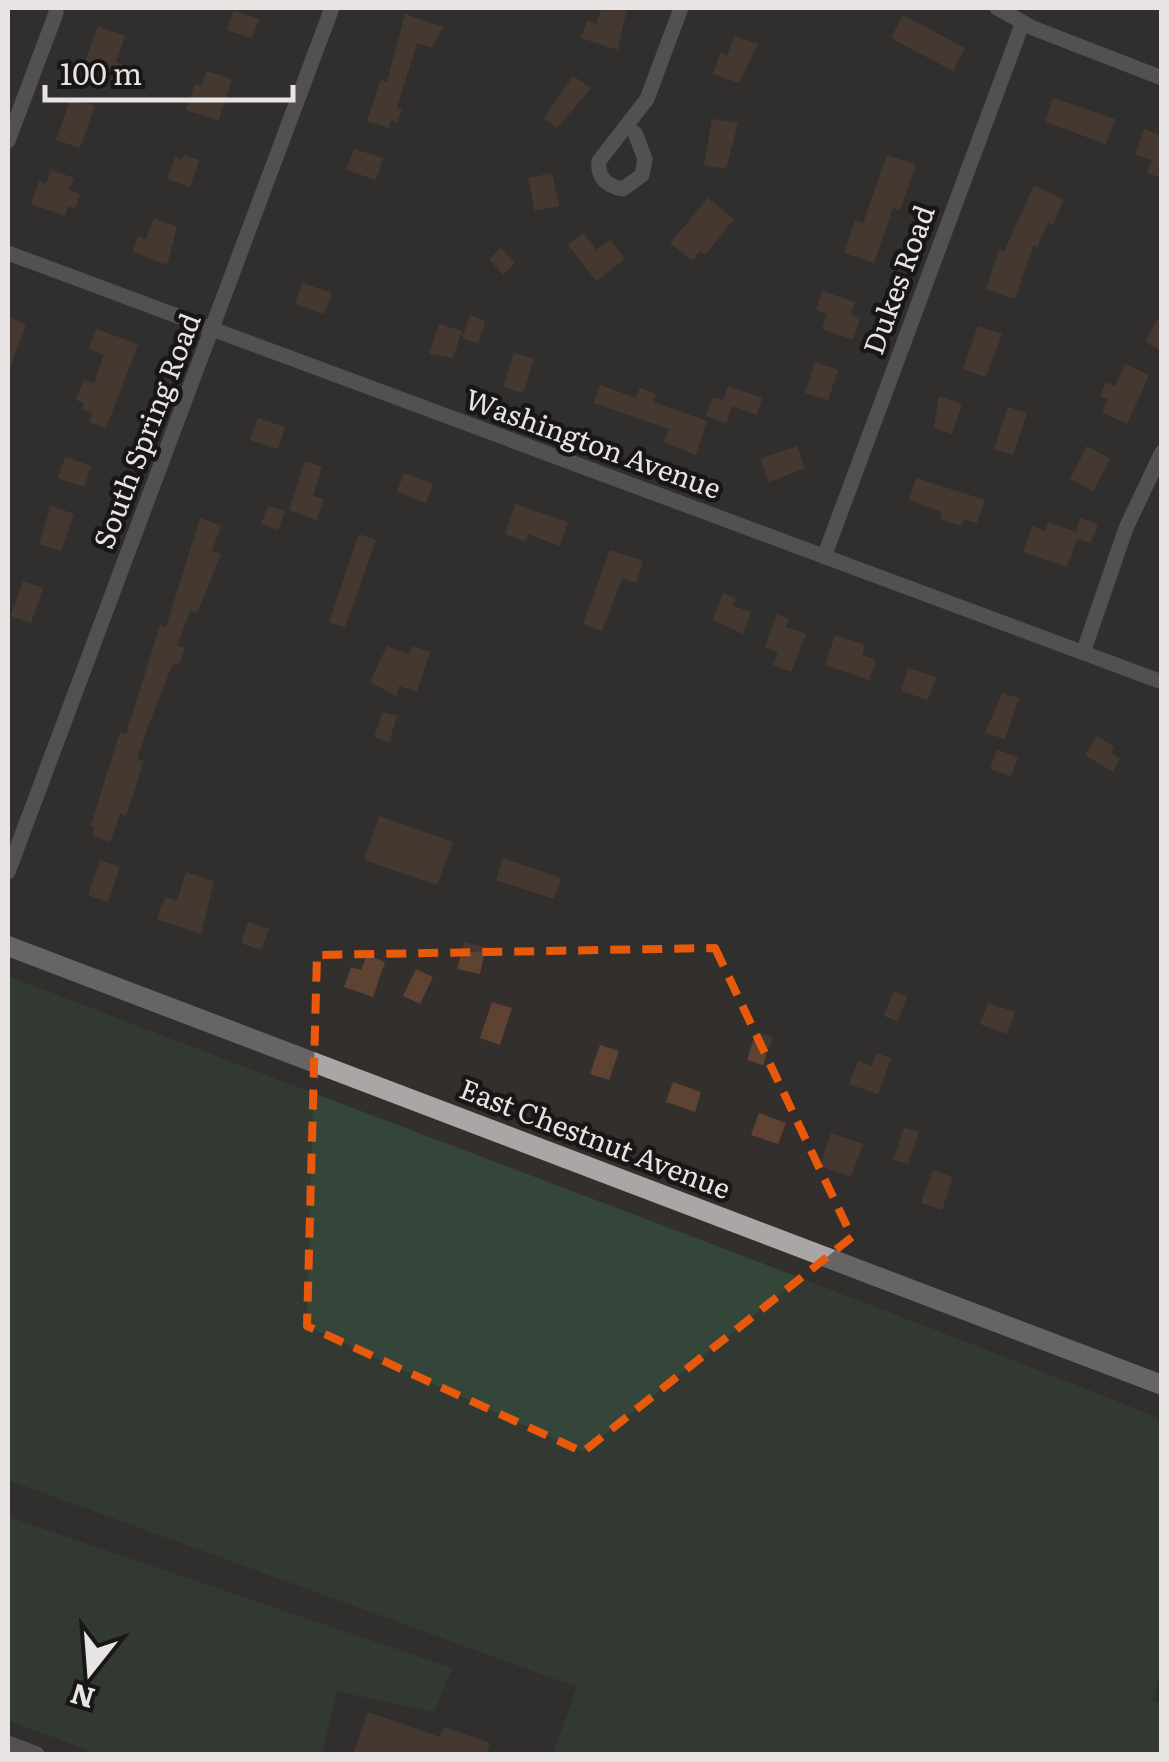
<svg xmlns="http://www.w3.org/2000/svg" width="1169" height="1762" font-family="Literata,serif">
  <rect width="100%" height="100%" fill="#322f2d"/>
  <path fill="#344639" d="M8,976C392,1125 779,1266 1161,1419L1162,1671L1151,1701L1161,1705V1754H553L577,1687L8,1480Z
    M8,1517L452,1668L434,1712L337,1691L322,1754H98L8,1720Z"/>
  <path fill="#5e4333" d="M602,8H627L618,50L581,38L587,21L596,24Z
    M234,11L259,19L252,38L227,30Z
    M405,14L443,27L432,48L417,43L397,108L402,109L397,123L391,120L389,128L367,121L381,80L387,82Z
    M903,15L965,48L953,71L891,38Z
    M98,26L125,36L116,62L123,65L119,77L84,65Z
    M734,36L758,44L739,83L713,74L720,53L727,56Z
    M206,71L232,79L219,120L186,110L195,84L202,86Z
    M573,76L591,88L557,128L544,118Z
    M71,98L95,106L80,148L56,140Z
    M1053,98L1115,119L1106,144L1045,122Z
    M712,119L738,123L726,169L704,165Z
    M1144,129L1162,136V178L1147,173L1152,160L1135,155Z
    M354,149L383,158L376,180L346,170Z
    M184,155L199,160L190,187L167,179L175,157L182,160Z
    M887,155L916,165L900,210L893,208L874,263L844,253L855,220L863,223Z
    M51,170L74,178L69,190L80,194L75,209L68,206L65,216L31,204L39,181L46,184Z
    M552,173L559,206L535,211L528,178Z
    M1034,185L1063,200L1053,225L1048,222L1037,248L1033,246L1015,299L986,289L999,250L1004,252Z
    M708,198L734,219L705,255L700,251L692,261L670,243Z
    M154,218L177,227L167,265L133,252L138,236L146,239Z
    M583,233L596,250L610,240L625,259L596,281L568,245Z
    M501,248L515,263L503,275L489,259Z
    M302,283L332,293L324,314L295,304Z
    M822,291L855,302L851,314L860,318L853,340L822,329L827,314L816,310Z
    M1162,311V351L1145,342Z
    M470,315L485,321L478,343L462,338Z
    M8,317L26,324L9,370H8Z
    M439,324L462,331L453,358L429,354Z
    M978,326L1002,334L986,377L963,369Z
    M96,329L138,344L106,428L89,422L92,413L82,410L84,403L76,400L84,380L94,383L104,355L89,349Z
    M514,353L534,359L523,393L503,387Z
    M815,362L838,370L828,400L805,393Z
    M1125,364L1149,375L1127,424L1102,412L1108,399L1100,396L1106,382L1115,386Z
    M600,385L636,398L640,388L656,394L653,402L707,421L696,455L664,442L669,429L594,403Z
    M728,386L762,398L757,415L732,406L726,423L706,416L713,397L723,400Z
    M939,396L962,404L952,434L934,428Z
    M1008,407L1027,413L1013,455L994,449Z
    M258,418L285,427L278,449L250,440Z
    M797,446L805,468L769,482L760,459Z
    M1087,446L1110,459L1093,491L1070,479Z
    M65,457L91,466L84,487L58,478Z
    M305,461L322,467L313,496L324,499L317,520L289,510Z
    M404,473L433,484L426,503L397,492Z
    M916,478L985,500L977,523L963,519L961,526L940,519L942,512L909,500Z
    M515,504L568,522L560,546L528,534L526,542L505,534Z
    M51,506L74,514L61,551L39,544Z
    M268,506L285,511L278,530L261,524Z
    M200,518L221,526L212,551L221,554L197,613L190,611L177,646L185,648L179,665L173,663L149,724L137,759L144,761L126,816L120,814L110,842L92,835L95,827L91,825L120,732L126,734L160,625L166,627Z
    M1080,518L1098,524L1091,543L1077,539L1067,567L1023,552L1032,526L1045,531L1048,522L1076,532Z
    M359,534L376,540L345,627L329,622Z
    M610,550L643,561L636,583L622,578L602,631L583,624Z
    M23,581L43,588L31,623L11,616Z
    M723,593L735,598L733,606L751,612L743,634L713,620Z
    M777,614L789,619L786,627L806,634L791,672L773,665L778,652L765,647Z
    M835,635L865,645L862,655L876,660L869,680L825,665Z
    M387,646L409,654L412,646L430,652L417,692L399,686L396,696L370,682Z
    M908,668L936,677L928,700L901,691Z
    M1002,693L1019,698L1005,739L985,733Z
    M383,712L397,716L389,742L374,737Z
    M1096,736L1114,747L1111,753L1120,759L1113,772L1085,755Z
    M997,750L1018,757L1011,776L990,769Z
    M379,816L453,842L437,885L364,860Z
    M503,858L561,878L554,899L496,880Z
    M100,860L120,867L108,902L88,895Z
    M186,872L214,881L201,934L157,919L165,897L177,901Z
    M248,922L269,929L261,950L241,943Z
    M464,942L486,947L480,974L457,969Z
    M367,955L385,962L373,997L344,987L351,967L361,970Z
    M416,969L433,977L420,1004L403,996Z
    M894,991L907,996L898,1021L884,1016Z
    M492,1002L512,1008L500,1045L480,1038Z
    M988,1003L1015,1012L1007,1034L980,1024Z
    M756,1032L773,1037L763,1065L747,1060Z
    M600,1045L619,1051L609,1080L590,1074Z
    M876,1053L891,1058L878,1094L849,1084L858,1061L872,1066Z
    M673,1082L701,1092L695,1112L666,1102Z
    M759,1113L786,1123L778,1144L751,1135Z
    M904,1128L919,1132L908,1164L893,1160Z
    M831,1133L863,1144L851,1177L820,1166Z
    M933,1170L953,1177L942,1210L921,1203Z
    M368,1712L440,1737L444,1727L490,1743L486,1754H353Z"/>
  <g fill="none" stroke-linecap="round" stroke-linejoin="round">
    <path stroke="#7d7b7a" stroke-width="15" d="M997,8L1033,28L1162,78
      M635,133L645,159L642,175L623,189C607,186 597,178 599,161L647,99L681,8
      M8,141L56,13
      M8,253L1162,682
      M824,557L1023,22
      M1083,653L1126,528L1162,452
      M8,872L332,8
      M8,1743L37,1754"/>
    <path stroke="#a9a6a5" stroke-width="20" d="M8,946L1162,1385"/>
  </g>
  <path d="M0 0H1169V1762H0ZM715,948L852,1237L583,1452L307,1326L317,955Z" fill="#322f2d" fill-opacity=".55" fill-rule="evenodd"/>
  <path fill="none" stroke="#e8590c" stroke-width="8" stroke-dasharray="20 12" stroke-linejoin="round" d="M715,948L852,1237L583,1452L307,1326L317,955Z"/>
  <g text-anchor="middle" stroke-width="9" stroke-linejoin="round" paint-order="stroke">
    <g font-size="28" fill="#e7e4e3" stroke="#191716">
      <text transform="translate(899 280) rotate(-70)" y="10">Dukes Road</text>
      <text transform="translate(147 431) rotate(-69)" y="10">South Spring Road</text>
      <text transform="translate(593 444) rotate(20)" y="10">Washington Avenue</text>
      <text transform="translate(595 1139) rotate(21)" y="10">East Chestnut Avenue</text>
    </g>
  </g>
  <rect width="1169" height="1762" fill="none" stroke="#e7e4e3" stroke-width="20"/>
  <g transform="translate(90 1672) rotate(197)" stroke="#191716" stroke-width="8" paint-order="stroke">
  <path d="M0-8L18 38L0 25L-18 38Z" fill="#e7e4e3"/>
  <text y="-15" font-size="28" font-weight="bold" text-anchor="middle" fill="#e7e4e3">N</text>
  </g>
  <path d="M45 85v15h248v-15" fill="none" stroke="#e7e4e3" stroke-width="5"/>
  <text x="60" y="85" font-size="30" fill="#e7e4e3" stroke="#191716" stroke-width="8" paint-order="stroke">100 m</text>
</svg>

→ What you need to do
Repeat the full listing above exactly, with no pictures in the copy.

→ Answer to the exercise
<svg xmlns="http://www.w3.org/2000/svg" width="1169" height="1762" font-family="Literata,serif">
  <rect width="100%" height="100%" fill="#322f2d"/>
  <path fill="#344639" d="M8,976C392,1125 779,1266 1161,1419L1162,1671L1151,1701L1161,1705V1754H553L577,1687L8,1480Z
    M8,1517L452,1668L434,1712L337,1691L322,1754H98L8,1720Z"/>
  <path fill="#5e4333" d="M602,8H627L618,50L581,38L587,21L596,24Z
    M234,11L259,19L252,38L227,30Z
    M405,14L443,27L432,48L417,43L397,108L402,109L397,123L391,120L389,128L367,121L381,80L387,82Z
    M903,15L965,48L953,71L891,38Z
    M98,26L125,36L116,62L123,65L119,77L84,65Z
    M734,36L758,44L739,83L713,74L720,53L727,56Z
    M206,71L232,79L219,120L186,110L195,84L202,86Z
    M573,76L591,88L557,128L544,118Z
    M71,98L95,106L80,148L56,140Z
    M1053,98L1115,119L1106,144L1045,122Z
    M712,119L738,123L726,169L704,165Z
    M1144,129L1162,136V178L1147,173L1152,160L1135,155Z
    M354,149L383,158L376,180L346,170Z
    M184,155L199,160L190,187L167,179L175,157L182,160Z
    M887,155L916,165L900,210L893,208L874,263L844,253L855,220L863,223Z
    M51,170L74,178L69,190L80,194L75,209L68,206L65,216L31,204L39,181L46,184Z
    M552,173L559,206L535,211L528,178Z
    M1034,185L1063,200L1053,225L1048,222L1037,248L1033,246L1015,299L986,289L999,250L1004,252Z
    M708,198L734,219L705,255L700,251L692,261L670,243Z
    M154,218L177,227L167,265L133,252L138,236L146,239Z
    M583,233L596,250L610,240L625,259L596,281L568,245Z
    M501,248L515,263L503,275L489,259Z
    M302,283L332,293L324,314L295,304Z
    M822,291L855,302L851,314L860,318L853,340L822,329L827,314L816,310Z
    M1162,311V351L1145,342Z
    M470,315L485,321L478,343L462,338Z
    M8,317L26,324L9,370H8Z
    M439,324L462,331L453,358L429,354Z
    M978,326L1002,334L986,377L963,369Z
    M96,329L138,344L106,428L89,422L92,413L82,410L84,403L76,400L84,380L94,383L104,355L89,349Z
    M514,353L534,359L523,393L503,387Z
    M815,362L838,370L828,400L805,393Z
    M1125,364L1149,375L1127,424L1102,412L1108,399L1100,396L1106,382L1115,386Z
    M600,385L636,398L640,388L656,394L653,402L707,421L696,455L664,442L669,429L594,403Z
    M728,386L762,398L757,415L732,406L726,423L706,416L713,397L723,400Z
    M939,396L962,404L952,434L934,428Z
    M1008,407L1027,413L1013,455L994,449Z
    M258,418L285,427L278,449L250,440Z
    M797,446L805,468L769,482L760,459Z
    M1087,446L1110,459L1093,491L1070,479Z
    M65,457L91,466L84,487L58,478Z
    M305,461L322,467L313,496L324,499L317,520L289,510Z
    M404,473L433,484L426,503L397,492Z
    M916,478L985,500L977,523L963,519L961,526L940,519L942,512L909,500Z
    M515,504L568,522L560,546L528,534L526,542L505,534Z
    M51,506L74,514L61,551L39,544Z
    M268,506L285,511L278,530L261,524Z
    M200,518L221,526L212,551L221,554L197,613L190,611L177,646L185,648L179,665L173,663L149,724L137,759L144,761L126,816L120,814L110,842L92,835L95,827L91,825L120,732L126,734L160,625L166,627Z
    M1080,518L1098,524L1091,543L1077,539L1067,567L1023,552L1032,526L1045,531L1048,522L1076,532Z
    M359,534L376,540L345,627L329,622Z
    M610,550L643,561L636,583L622,578L602,631L583,624Z
    M23,581L43,588L31,623L11,616Z
    M723,593L735,598L733,606L751,612L743,634L713,620Z
    M777,614L789,619L786,627L806,634L791,672L773,665L778,652L765,647Z
    M835,635L865,645L862,655L876,660L869,680L825,665Z
    M387,646L409,654L412,646L430,652L417,692L399,686L396,696L370,682Z
    M908,668L936,677L928,700L901,691Z
    M1002,693L1019,698L1005,739L985,733Z
    M383,712L397,716L389,742L374,737Z
    M1096,736L1114,747L1111,753L1120,759L1113,772L1085,755Z
    M997,750L1018,757L1011,776L990,769Z
    M379,816L453,842L437,885L364,860Z
    M503,858L561,878L554,899L496,880Z
    M100,860L120,867L108,902L88,895Z
    M186,872L214,881L201,934L157,919L165,897L177,901Z
    M248,922L269,929L261,950L241,943Z
    M464,942L486,947L480,974L457,969Z
    M367,955L385,962L373,997L344,987L351,967L361,970Z
    M416,969L433,977L420,1004L403,996Z
    M894,991L907,996L898,1021L884,1016Z
    M492,1002L512,1008L500,1045L480,1038Z
    M988,1003L1015,1012L1007,1034L980,1024Z
    M756,1032L773,1037L763,1065L747,1060Z
    M600,1045L619,1051L609,1080L590,1074Z
    M876,1053L891,1058L878,1094L849,1084L858,1061L872,1066Z
    M673,1082L701,1092L695,1112L666,1102Z
    M759,1113L786,1123L778,1144L751,1135Z
    M904,1128L919,1132L908,1164L893,1160Z
    M831,1133L863,1144L851,1177L820,1166Z
    M933,1170L953,1177L942,1210L921,1203Z
    M368,1712L440,1737L444,1727L490,1743L486,1754H353Z"/>
  <g fill="none" stroke-linecap="round" stroke-linejoin="round">
    <path stroke="#7d7b7a" stroke-width="15" d="M997,8L1033,28L1162,78
      M635,133L645,159L642,175L623,189C607,186 597,178 599,161L647,99L681,8
      M8,141L56,13
      M8,253L1162,682
      M824,557L1023,22
      M1083,653L1126,528L1162,452
      M8,872L332,8
      M8,1743L37,1754"/>
    <path stroke="#a9a6a5" stroke-width="20" d="M8,946L1162,1385"/>
  </g>
  <path d="M0 0H1169V1762H0ZM715,948L852,1237L583,1452L307,1326L317,955Z" fill="#322f2d" fill-opacity=".55" fill-rule="evenodd"/>
  <path fill="none" stroke="#e8590c" stroke-width="8" stroke-dasharray="20 12" stroke-linejoin="round" d="M715,948L852,1237L583,1452L307,1326L317,955Z"/>
  <g text-anchor="middle" stroke-width="9" stroke-linejoin="round" paint-order="stroke">
    <g font-size="28" fill="#e7e4e3" stroke="#191716">
      <text transform="translate(899 280) rotate(-70)" y="10">Dukes Road</text>
      <text transform="translate(147 431) rotate(-69)" y="10">South Spring Road</text>
      <text transform="translate(593 444) rotate(20)" y="10">Washington Avenue</text>
      <text transform="translate(595 1139) rotate(21)" y="10">East Chestnut Avenue</text>
    </g>
  </g>
  <rect width="1169" height="1762" fill="none" stroke="#e7e4e3" stroke-width="20"/>
  <g transform="translate(90 1672) rotate(197)" stroke="#191716" stroke-width="8" paint-order="stroke">
  <path d="M0-8L18 38L0 25L-18 38Z" fill="#e7e4e3"/>
  <text y="-15" font-size="28" font-weight="bold" text-anchor="middle" fill="#e7e4e3">N</text>
  </g>
  <path d="M45 85v15h248v-15" fill="none" stroke="#e7e4e3" stroke-width="5"/>
  <text x="60" y="85" font-size="30" fill="#e7e4e3" stroke="#191716" stroke-width="8" paint-order="stroke">100 m</text>
</svg>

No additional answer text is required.